## [To-do item]
Return each line of the data below exactly, omitting any pictures.

Web page edit records:
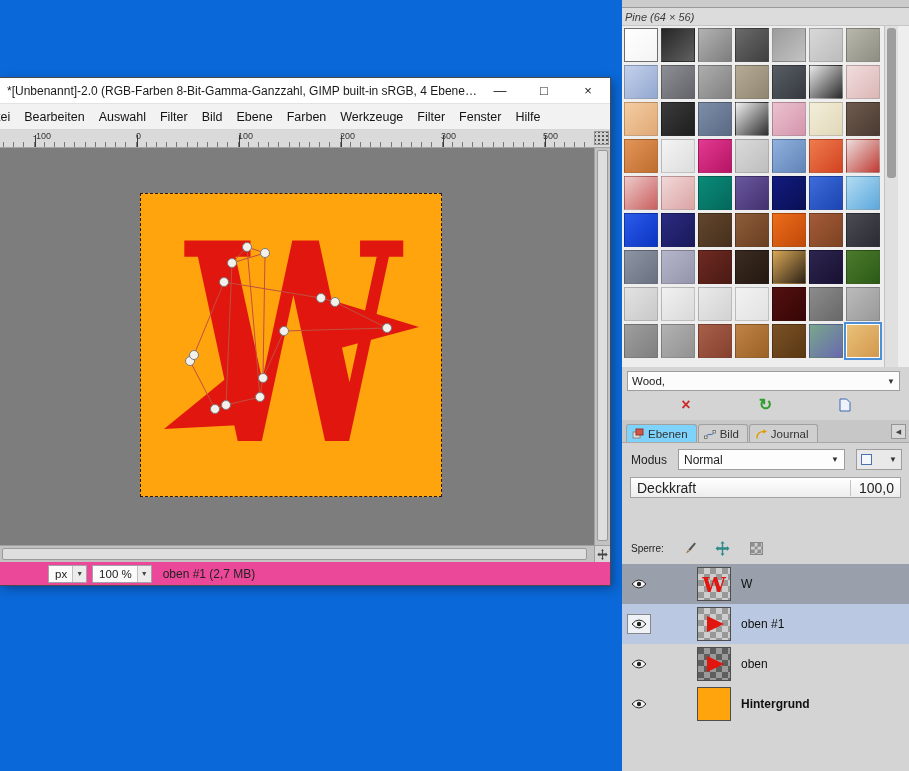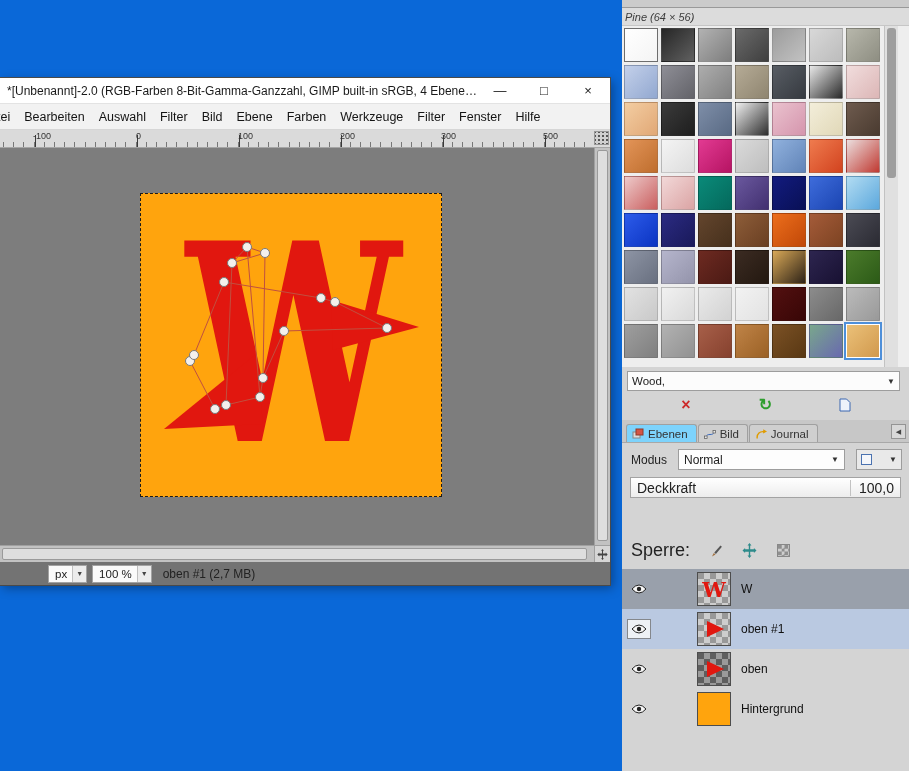--- a/index.html
+++ b/index.html
@@ -31,21 +31,21 @@
   .image{position:absolute;left:140px;top:45px;width:300px;height:302px;border:1px dashed #1b1b1b;box-sizing:content-box;}
   #art{position:absolute;left:0;top:0;width:300px;height:302px;pointer-events:none;}
 
   .vscroll{position:absolute;right:0;top:0;width:16px;height:100%;background:#c2c2c2;border-left:1px solid #a0a0a0;box-sizing:border-box;}
   .vscroll .sthumb{position:absolute;left:2px;right:2px;top:2px;bottom:4px;background:#dedede;border:1px solid #9a9a9a;border-radius:2px;}
   .hscroll-row{position:absolute;top:467px;left:0;width:610px;height:16px;background:#c2c2c2;border-top:1px solid #a0a0a0;box-sizing:content-box;}
   .hscroll{position:absolute;left:0;top:0;right:17px;height:16px;}
   .hscroll .sthumb{position:absolute;top:2px;bottom:2px;left:2px;right:6px;background:#dedede;border:1px solid #9a9a9a;border-radius:2px;}
   .nav-btn{position:absolute;right:0;top:0;width:16px;height:16px;background:#d6d6d6;border-left:1px solid #a0a0a0;display:flex;align-items:center;justify-content:center;box-sizing:border-box;}
 
-  .statusbar{position:absolute;top:484px;left:0;width:610px;height:23px;background:#737373;display:flex;align-items:center;font-size:12px;color:#222;}
+  .statusbar{position:absolute;top:484px;left:0;width:610px;height:23px;background:#ec4899;display:flex;align-items:center;font-size:12px;color:#222;}
   .sb-combo{display:flex;align-items:center;border:1px solid #a3a3a3;background:#fbfbfb;height:18px;font-size:11.5px;padding-left:6px;margin-right:5px;box-sizing:border-box;}
   .sb-combo:first-child{margin-left:48px;}
   .sb-arr{font-size:7px;color:#444;border-left:1px solid #c0c0c0;align-self:stretch;display:flex;align-items:center;padding:0 3px;margin-left:5px;background:#ececec;}
   .status-text{margin-left:6px;}
 
   
   #dock{position:absolute;left:622px;top:0;width:287px;height:771px;background:#d4d4d4;font-size:12px;color:#222;}
   .dock-topstrip{height:7px;background:#cbcbcb;border-bottom:1px solid #999;}
   .pattern-header{height:17px;font-style:italic;font-size:11px;color:#3d3d3d;padding-left:3px;display:flex;align-items:center;background:#dcdcdc;border-bottom:1px solid #c6c6c6;}
   .pattern-area{position:relative;height:341px;background:#eeeeee;overflow:hidden;}
@@ -73,37 +73,37 @@
   .mode-row{display:flex;align-items:center;gap:11px;padding:6px 7px 4px 9px;}
   .combo-box{flex:1;height:21px;border:1px solid #9d9d9d;background:#fdfdfd;display:flex;align-items:center;justify-content:space-between;padding:0 5px;font-size:12px;box-sizing:border-box;}
   .combo-arr{font-size:8px;color:#333;}
   .mode-extra{width:46px;height:21px;border:1px solid #9d9d9d;background:#e9e9e9;display:flex;align-items:center;justify-content:space-between;padding:0 4px;box-sizing:border-box;}
   .mini-doc{width:11px;height:11px;background:#f4f6fa;border:1px solid #4a72b0;box-sizing:border-box;}
 
   .opacity-row{margin:3px 8px 2px 8px;height:21px;border:1px solid #a3a3a3;background:linear-gradient(#ffffff,#ededed);
     display:flex;align-items:center;justify-content:space-between;padding:0 6px;font-size:14px;box-sizing:border-box;}
   .opacity-val{border-left:1px solid #c2c2c2;padding-left:8px;}
 
-  .lock-row{display:flex;align-items:center;gap:16px;padding:6px 9px 4px 9px;font-size:18px;margin-top:36px;}
+  .lock-row{display:flex;align-items:center;gap:16px;padding:6px 9px 4px 9px;font-size:10px;margin-top:36px;}
   .lock-btn{display:flex;align-items:center;justify-content:center;width:18px;height:16px;}
   .checker-ico{width:13px;height:13px;background-image:conic-gradient(#cfcfcf 25%,#8f8f8f 0 50%,#cfcfcf 0 75%,#8f8f8f 0);background-size:6.5px 6.5px;border:1px solid #888;box-sizing:border-box;}
 
   .layers{margin-top:4px;}
   .layer-row{display:flex;align-items:center;height:40px;padding:0 5px;gap:4px;box-sizing:border-box;}
   .layer-row.sel-dark{background:#99a0ab;}
   .layer-row.sel-light{background:#bac9e1;}
   .eye-wrap{width:24px;height:20px;display:flex;align-items:center;justify-content:center;}
   .eye-wrap.boxed{border:1px solid #84878c;background:#eef1f5;box-sizing:border-box;}
   .thumb-box{width:34px;height:34px;border:1px solid #4d4d4d;box-sizing:border-box;margin-left:42px;display:flex;align-items:center;justify-content:center;overflow:hidden;}
   .checker-light{background-image:conic-gradient(#cdcdcd 25%,#989898 0 50%,#cdcdcd 0 75%,#989898 0);background-size:12px 12px;}
   .checker-dark{background-image:conic-gradient(#9a9a9a 25%,#5e5e5e 0 50%,#9a9a9a 0 75%,#5e5e5e 0);background-size:12px 12px;}
   .mini-w{font-family:"DejaVu Serif",serif;font-weight:bold;font-size:21px;line-height:1;}
   .layer-tri{width:0;height:0;border-top:8px solid transparent;border-bottom:8px solid transparent;border-left:17px solid #e1170f;margin-left:3px;}
   .layer-name{font-size:12px;color:#101010;margin-left:6px;}
-  .layer-name.bold{font-weight:normal;}
+  .layer-name.bold{font-weight:bold;}
 </style>
 </head>
 <body>
 
 <div id="desktop" style="background: rgb(10, 104, 216);">
 
   <div id="gimp-window">
     <div class="titlebar">
       <span class="title">*[Unbenannt]-2.0 (RGB-Farben 8-Bit-Gamma-Ganzzahl, GIMP built-in sRGB, 4 Ebenen) 3...</span>
       <div class="win-controls">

## [Expected output]
--- a/index.html
+++ b/index.html
@@ -31,21 +31,21 @@
   .image{position:absolute;left:140px;top:45px;width:300px;height:302px;border:1px dashed #1b1b1b;box-sizing:content-box;}
   #art{position:absolute;left:0;top:0;width:300px;height:302px;pointer-events:none;}
 
   .vscroll{position:absolute;right:0;top:0;width:16px;height:100%;background:#c2c2c2;border-left:1px solid #a0a0a0;box-sizing:border-box;}
   .vscroll .sthumb{position:absolute;left:2px;right:2px;top:2px;bottom:4px;background:#dedede;border:1px solid #9a9a9a;border-radius:2px;}
   .hscroll-row{position:absolute;top:467px;left:0;width:610px;height:16px;background:#c2c2c2;border-top:1px solid #a0a0a0;box-sizing:content-box;}
   .hscroll{position:absolute;left:0;top:0;right:17px;height:16px;}
   .hscroll .sthumb{position:absolute;top:2px;bottom:2px;left:2px;right:6px;background:#dedede;border:1px solid #9a9a9a;border-radius:2px;}
   .nav-btn{position:absolute;right:0;top:0;width:16px;height:16px;background:#d6d6d6;border-left:1px solid #a0a0a0;display:flex;align-items:center;justify-content:center;box-sizing:border-box;}
 
-  .statusbar{position:absolute;top:484px;left:0;width:610px;height:23px;background:#737373;display:flex;align-items:center;font-size:12px;color:#222;}
+  .statusbar{position:absolute;top:484px;left:0;width:610px;height:23px;background:#ec4899;display:flex;align-items:center;font-size:12px;color:#222;}
   .sb-combo{display:flex;align-items:center;border:1px solid #a3a3a3;background:#fbfbfb;height:18px;font-size:11.5px;padding-left:6px;margin-right:5px;box-sizing:border-box;}
   .sb-combo:first-child{margin-left:48px;}
   .sb-arr{font-size:7px;color:#444;border-left:1px solid #c0c0c0;align-self:stretch;display:flex;align-items:center;padding:0 3px;margin-left:5px;background:#ececec;}
   .status-text{margin-left:6px;}
 
   
   #dock{position:absolute;left:622px;top:0;width:287px;height:771px;background:#d4d4d4;font-size:12px;color:#222;}
   .dock-topstrip{height:7px;background:#cbcbcb;border-bottom:1px solid #999;}
   .pattern-header{height:17px;font-style:italic;font-size:11px;color:#3d3d3d;padding-left:3px;display:flex;align-items:center;background:#dcdcdc;border-bottom:1px solid #c6c6c6;}
   .pattern-area{position:relative;height:341px;background:#eeeeee;overflow:hidden;}
@@ -73,37 +73,37 @@
   .mode-row{display:flex;align-items:center;gap:11px;padding:6px 7px 4px 9px;}
   .combo-box{flex:1;height:21px;border:1px solid #9d9d9d;background:#fdfdfd;display:flex;align-items:center;justify-content:space-between;padding:0 5px;font-size:12px;box-sizing:border-box;}
   .combo-arr{font-size:8px;color:#333;}
   .mode-extra{width:46px;height:21px;border:1px solid #9d9d9d;background:#e9e9e9;display:flex;align-items:center;justify-content:space-between;padding:0 4px;box-sizing:border-box;}
   .mini-doc{width:11px;height:11px;background:#f4f6fa;border:1px solid #4a72b0;box-sizing:border-box;}
 
   .opacity-row{margin:3px 8px 2px 8px;height:21px;border:1px solid #a3a3a3;background:linear-gradient(#ffffff,#ededed);
     display:flex;align-items:center;justify-content:space-between;padding:0 6px;font-size:14px;box-sizing:border-box;}
   .opacity-val{border-left:1px solid #c2c2c2;padding-left:8px;}
 
-  .lock-row{display:flex;align-items:center;gap:16px;padding:6px 9px 4px 9px;font-size:18px;margin-top:36px;}
+  .lock-row{display:flex;align-items:center;gap:16px;padding:6px 9px 4px 9px;font-size:10px;margin-top:36px;}
   .lock-btn{display:flex;align-items:center;justify-content:center;width:18px;height:16px;}
   .checker-ico{width:13px;height:13px;background-image:conic-gradient(#cfcfcf 25%,#8f8f8f 0 50%,#cfcfcf 0 75%,#8f8f8f 0);background-size:6.5px 6.5px;border:1px solid #888;box-sizing:border-box;}
 
   .layers{margin-top:4px;}
   .layer-row{display:flex;align-items:center;height:40px;padding:0 5px;gap:4px;box-sizing:border-box;}
   .layer-row.sel-dark{background:#99a0ab;}
   .layer-row.sel-light{background:#bac9e1;}
   .eye-wrap{width:24px;height:20px;display:flex;align-items:center;justify-content:center;}
   .eye-wrap.boxed{border:1px solid #84878c;background:#eef1f5;box-sizing:border-box;}
   .thumb-box{width:34px;height:34px;border:1px solid #4d4d4d;box-sizing:border-box;margin-left:42px;display:flex;align-items:center;justify-content:center;overflow:hidden;}
   .checker-light{background-image:conic-gradient(#cdcdcd 25%,#989898 0 50%,#cdcdcd 0 75%,#989898 0);background-size:12px 12px;}
   .checker-dark{background-image:conic-gradient(#9a9a9a 25%,#5e5e5e 0 50%,#9a9a9a 0 75%,#5e5e5e 0);background-size:12px 12px;}
   .mini-w{font-family:"DejaVu Serif",serif;font-weight:bold;font-size:21px;line-height:1;}
   .layer-tri{width:0;height:0;border-top:8px solid transparent;border-bottom:8px solid transparent;border-left:17px solid #e1170f;margin-left:3px;}
   .layer-name{font-size:12px;color:#101010;margin-left:6px;}
-  .layer-name.bold{font-weight:normal;}
+  .layer-name.bold{font-weight:bold;}
 </style>
 </head>
 <body>
 
 <div id="desktop" style="background: rgb(10, 104, 216);">
 
   <div id="gimp-window">
     <div class="titlebar">
       <span class="title">*[Unbenannt]-2.0 (RGB-Farben 8-Bit-Gamma-Ganzzahl, GIMP built-in sRGB, 4 Ebenen) 3...</span>
       <div class="win-controls">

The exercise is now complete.